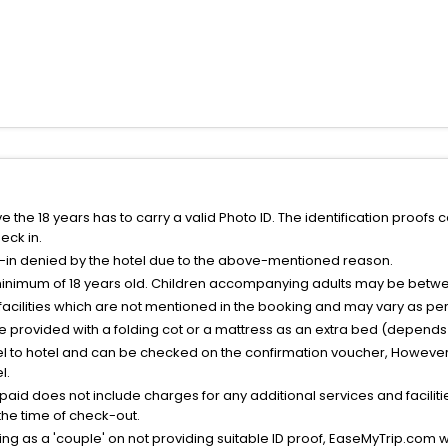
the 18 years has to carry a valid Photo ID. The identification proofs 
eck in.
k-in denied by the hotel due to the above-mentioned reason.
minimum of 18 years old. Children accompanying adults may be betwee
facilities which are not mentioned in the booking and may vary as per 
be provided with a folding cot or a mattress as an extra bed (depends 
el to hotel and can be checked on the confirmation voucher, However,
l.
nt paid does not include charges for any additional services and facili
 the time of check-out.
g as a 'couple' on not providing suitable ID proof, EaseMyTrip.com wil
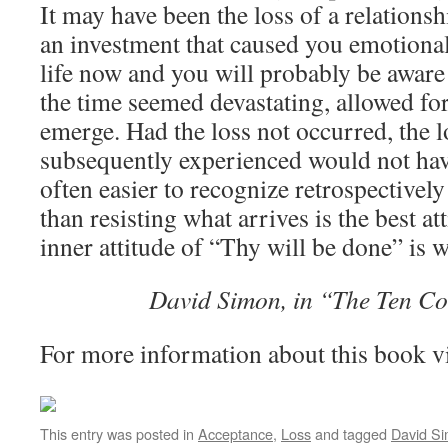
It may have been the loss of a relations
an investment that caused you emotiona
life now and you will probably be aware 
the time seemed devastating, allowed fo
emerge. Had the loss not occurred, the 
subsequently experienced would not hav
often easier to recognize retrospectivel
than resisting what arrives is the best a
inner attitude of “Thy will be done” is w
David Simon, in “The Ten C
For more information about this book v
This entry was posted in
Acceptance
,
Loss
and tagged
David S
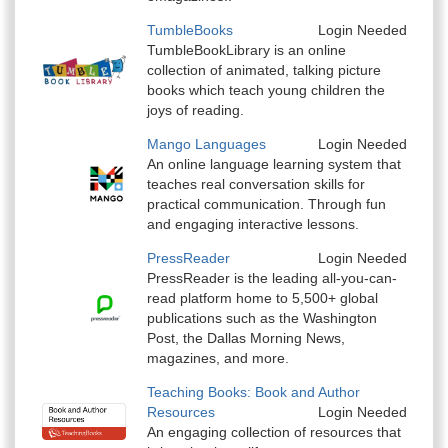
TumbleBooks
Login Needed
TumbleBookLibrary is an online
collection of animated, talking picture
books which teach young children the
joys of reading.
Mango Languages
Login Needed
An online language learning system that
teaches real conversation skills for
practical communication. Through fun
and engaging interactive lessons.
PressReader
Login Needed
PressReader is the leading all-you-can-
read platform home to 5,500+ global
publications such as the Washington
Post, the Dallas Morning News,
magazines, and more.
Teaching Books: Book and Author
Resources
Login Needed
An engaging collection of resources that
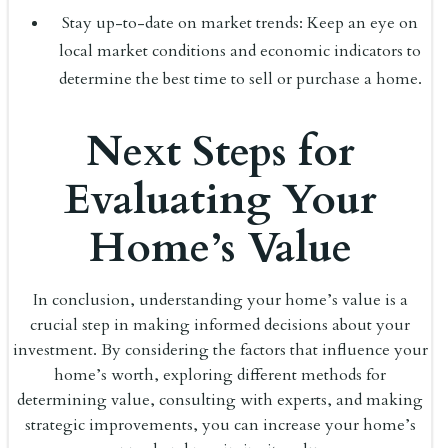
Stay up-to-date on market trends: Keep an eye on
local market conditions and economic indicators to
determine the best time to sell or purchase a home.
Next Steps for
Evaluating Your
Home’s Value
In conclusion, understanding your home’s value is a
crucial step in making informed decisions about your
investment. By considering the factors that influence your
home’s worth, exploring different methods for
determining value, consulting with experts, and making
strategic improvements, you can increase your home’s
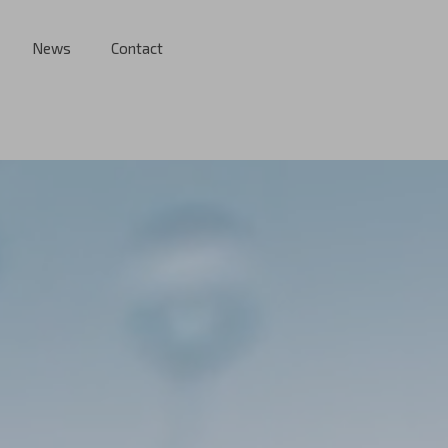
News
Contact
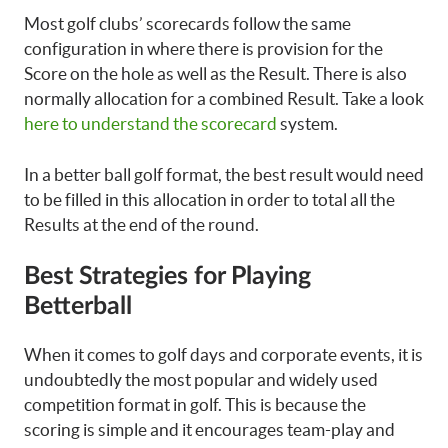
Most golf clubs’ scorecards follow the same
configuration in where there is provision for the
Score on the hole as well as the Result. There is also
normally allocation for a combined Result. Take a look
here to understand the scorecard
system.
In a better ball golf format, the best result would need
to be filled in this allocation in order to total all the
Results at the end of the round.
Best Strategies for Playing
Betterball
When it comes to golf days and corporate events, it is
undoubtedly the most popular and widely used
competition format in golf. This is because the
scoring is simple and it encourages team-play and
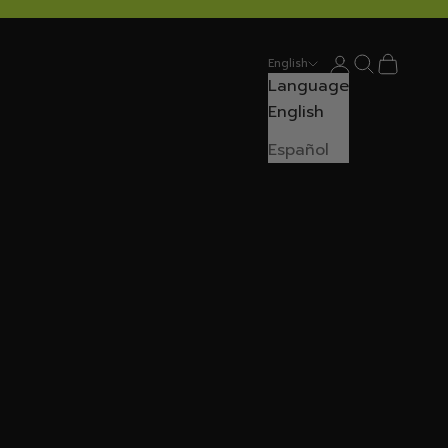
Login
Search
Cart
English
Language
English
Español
- - - - - - -
Please report how many lines in the entries above contain the word "mentioned". Give only the number.

2